Standard compression gas springs (often called compression springs) are generally long, self-contained dynamic force producing devices, usually employed in an array of mechanical applications, to help the lifting, dampening, and counterbalancing of specific applications. The compression springs, which often bear a striking resemblance to the springs seen in car engines, provide the basis for a host of different types of springs including hydraulic, pneumatic, and shock absorbing. The compression springs allow the transfer of energy to a central point, which in turn generates mechanical energy to carry out the function. While these unique springs have been around for decades, their usefulness is growing at an exponential rate and they are now being utilized in virtually every industry in the world.
There are several different types of standard gas springs. The most popular ones include the following:
The long cylinder spring
Longer than the compression gas springs, the long cylinder spring is capable of sustaining larger stresses than its shorter counterpart. A longer cylinder spring allows the weight of the spring to be spread across a larger area of the cylinder because it has more length to work with. This method is preferred when the application where the compression spring is to be utilized is for heavier loads. For instance, the long cylinder spring found on forklifts is employed primarily to lift heavy loads rather than dampen or stabilize the movement of the forks themselves.
The mini spring
A shorter than the typical compression gas springs, the mini spring is capable of sustaining only very light stresses. The compression spring itself can be much lighter than one would expect, since it is contained within the piston itself. Mini springs can therefore be used in applications where it is not feasible to use a full compression spring.
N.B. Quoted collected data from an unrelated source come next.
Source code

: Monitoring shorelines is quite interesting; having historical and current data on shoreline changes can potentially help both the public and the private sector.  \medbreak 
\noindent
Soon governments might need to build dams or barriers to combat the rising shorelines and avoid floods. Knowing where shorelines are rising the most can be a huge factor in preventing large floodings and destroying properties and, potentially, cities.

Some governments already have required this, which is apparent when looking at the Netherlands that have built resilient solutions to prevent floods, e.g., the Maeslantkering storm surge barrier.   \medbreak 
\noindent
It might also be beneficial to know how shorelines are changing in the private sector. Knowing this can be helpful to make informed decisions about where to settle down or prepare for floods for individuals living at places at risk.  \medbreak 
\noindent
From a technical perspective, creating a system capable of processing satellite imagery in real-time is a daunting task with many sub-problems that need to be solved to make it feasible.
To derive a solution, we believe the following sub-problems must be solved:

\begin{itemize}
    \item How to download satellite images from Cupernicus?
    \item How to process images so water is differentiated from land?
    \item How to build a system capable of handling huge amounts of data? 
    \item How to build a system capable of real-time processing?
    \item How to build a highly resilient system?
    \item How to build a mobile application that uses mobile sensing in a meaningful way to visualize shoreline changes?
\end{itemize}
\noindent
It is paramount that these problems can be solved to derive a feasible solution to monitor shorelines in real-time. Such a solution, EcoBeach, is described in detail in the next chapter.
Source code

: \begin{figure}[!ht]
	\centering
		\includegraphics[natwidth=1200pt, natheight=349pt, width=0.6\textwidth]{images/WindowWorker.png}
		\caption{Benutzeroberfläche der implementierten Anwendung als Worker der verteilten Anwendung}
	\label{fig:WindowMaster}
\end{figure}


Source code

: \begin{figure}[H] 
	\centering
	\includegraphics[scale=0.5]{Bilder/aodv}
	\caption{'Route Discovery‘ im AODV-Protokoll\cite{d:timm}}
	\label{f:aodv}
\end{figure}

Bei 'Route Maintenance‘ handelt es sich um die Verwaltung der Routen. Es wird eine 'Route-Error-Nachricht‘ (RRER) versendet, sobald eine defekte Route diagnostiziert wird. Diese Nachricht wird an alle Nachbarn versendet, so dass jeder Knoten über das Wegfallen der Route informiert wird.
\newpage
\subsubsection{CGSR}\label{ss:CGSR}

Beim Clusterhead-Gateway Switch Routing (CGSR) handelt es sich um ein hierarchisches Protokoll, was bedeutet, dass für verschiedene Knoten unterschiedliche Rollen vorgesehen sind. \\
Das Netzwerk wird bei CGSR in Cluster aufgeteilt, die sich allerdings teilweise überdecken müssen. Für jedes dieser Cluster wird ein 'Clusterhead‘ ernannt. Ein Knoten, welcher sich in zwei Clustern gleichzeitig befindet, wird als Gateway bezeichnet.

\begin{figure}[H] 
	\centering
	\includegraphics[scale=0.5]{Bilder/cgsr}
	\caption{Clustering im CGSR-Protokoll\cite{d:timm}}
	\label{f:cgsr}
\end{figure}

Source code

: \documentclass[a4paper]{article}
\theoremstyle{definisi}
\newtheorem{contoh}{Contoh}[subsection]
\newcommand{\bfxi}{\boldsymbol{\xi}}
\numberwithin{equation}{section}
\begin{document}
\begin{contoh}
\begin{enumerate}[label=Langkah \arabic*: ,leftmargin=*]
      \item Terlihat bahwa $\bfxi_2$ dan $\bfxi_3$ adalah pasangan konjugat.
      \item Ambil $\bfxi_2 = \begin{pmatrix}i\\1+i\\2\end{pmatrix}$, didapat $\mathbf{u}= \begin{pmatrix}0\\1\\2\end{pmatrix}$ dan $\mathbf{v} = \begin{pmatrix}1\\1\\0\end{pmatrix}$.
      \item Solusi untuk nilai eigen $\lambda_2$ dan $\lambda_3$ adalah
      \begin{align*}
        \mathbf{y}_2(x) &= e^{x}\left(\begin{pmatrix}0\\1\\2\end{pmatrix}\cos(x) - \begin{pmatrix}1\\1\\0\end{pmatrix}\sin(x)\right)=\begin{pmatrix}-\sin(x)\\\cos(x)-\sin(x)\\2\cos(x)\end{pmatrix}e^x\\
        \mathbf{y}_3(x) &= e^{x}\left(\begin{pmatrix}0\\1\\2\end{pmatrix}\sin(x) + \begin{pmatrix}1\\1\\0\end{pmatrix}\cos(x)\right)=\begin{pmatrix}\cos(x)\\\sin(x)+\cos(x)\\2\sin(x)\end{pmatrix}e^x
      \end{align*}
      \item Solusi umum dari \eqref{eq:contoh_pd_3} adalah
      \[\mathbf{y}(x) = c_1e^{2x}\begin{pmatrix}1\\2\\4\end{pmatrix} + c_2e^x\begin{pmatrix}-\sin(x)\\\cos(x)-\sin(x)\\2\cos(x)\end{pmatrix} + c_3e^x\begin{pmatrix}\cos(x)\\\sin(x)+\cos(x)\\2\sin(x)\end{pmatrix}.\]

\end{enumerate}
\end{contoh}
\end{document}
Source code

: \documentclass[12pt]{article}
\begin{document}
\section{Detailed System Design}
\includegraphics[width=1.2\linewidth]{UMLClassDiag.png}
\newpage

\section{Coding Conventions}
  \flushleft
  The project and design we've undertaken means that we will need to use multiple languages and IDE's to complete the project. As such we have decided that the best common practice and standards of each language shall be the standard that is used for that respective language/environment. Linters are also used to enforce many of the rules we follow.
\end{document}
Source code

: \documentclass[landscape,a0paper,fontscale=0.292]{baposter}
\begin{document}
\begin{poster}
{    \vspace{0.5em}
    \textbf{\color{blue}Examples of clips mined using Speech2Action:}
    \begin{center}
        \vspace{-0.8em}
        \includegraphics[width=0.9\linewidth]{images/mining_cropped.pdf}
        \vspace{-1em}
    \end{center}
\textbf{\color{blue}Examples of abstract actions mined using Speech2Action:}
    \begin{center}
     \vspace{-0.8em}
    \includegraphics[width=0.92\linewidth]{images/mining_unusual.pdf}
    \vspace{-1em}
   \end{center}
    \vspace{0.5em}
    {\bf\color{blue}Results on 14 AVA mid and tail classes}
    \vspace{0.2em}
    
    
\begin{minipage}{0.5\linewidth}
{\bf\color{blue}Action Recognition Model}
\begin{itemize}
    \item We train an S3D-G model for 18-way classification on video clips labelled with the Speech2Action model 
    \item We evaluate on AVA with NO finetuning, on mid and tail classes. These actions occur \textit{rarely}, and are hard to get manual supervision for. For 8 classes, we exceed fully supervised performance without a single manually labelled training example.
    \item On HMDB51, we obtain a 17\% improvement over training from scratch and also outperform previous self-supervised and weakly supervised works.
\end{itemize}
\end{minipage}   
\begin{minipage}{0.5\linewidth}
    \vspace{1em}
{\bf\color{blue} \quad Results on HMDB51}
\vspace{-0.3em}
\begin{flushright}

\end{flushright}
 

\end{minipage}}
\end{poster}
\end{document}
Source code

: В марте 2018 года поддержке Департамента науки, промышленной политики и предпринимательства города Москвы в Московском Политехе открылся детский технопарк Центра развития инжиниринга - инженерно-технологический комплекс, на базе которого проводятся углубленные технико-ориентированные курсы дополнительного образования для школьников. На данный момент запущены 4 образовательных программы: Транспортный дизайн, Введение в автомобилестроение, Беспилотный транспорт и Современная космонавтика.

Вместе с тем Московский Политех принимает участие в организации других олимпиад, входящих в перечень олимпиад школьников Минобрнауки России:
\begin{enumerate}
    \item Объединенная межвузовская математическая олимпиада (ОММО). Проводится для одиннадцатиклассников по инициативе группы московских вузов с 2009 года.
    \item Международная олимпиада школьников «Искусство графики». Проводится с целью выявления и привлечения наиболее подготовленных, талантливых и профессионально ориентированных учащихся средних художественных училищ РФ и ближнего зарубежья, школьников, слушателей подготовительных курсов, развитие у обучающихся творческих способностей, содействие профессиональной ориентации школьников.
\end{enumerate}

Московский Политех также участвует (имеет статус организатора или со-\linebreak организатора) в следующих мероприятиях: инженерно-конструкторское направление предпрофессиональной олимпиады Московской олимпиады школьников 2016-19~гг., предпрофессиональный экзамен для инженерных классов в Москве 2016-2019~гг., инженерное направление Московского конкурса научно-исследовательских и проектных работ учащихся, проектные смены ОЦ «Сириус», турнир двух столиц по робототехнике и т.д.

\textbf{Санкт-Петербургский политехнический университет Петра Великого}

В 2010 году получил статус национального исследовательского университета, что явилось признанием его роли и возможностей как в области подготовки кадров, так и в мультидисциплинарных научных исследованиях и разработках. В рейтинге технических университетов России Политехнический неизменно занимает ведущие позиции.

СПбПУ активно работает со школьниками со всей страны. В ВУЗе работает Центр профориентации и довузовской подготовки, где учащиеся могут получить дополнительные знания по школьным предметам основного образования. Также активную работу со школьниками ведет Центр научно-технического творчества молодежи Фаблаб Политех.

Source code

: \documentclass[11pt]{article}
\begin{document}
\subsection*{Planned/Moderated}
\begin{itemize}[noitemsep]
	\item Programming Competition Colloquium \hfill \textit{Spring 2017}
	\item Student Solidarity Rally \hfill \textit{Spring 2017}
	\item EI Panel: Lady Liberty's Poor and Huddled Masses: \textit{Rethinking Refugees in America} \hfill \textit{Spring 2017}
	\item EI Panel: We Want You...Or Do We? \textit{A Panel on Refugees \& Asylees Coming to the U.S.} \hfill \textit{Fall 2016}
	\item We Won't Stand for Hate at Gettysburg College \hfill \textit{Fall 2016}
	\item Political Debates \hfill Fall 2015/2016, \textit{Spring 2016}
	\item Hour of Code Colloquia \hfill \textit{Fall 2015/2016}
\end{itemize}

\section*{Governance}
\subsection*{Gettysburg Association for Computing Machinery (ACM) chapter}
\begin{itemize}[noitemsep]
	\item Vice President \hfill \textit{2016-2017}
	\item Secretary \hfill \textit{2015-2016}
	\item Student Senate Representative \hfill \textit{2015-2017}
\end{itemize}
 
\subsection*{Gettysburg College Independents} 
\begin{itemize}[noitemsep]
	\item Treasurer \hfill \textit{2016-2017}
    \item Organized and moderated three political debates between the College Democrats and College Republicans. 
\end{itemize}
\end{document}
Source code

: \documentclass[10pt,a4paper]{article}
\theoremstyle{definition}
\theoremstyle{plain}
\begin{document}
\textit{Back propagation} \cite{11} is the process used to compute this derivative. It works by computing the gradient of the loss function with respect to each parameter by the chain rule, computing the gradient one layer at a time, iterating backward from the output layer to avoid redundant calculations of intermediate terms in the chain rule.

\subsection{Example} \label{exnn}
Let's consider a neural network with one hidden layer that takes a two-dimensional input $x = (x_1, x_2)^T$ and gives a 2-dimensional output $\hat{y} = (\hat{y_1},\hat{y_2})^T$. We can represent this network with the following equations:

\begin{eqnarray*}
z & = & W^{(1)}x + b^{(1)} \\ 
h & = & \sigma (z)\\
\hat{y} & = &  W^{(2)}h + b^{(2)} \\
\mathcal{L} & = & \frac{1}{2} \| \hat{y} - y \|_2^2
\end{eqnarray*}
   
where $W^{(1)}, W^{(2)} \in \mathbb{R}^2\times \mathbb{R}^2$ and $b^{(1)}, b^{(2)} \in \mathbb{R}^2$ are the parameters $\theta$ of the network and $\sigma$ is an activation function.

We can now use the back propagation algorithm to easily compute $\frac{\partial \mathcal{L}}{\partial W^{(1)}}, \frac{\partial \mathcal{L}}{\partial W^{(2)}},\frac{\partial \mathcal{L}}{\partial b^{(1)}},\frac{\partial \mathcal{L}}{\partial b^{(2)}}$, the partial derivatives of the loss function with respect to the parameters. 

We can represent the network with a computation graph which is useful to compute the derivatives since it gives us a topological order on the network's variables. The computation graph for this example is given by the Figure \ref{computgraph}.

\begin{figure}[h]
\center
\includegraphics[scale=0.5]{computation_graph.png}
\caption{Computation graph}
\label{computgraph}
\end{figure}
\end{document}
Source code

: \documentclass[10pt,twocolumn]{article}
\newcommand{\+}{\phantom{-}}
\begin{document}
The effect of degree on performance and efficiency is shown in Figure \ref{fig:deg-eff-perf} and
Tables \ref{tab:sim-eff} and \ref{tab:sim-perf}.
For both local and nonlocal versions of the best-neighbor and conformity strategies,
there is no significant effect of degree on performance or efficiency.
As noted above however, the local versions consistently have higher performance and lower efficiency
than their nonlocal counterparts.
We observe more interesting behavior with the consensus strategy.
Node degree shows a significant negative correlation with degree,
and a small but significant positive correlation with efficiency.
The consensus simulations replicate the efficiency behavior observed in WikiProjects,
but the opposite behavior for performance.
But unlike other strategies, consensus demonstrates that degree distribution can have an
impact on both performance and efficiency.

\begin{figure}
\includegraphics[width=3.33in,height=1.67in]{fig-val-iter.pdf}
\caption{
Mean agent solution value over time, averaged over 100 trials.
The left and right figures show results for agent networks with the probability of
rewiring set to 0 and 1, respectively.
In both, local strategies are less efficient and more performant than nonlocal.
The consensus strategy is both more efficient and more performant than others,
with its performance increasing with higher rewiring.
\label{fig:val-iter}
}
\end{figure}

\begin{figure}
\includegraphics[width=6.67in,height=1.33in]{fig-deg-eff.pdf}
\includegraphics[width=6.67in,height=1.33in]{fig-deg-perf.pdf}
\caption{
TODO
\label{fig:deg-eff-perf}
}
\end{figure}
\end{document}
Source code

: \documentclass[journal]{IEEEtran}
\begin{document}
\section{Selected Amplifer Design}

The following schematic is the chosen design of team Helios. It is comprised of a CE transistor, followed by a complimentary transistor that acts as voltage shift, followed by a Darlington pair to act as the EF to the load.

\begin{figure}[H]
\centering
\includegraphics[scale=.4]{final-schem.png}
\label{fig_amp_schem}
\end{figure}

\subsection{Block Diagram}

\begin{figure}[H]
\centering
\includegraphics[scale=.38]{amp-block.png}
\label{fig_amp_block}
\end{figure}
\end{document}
They can also be used in applications where the performance of the spring is sensitive to the environment, since they can be compressed at very low temperatures.
The Traction gas spring
In addition to the different types of compression gas springs are intended for use with on-road machinery such as the backhoe. They are also popularly employed in on-carriage applications because they can be mounted on the axle and are capable of transmitting power via the suspension system. The rebound of the backhoe's tires against the suspension is the principle behind the operation of traction gas springs. Because the force of the springs is transmitted to the axle, this allows for the backhoe to travel at an increased speed.
The tension gas spring
It is important to note that, just like the other types of compression gas springs, the tension gas springs and the sliding tension gas springs are available in a variety of sizes. Most manufacturers utilize standard sizes throughout their product line. However, some specialty sizes are available through some manufacturers. For example, some manufacturers sell adjustable gas springs that have a center pin that can be adjusted to allow for a range of spring tension that is necessary for various types of equipment.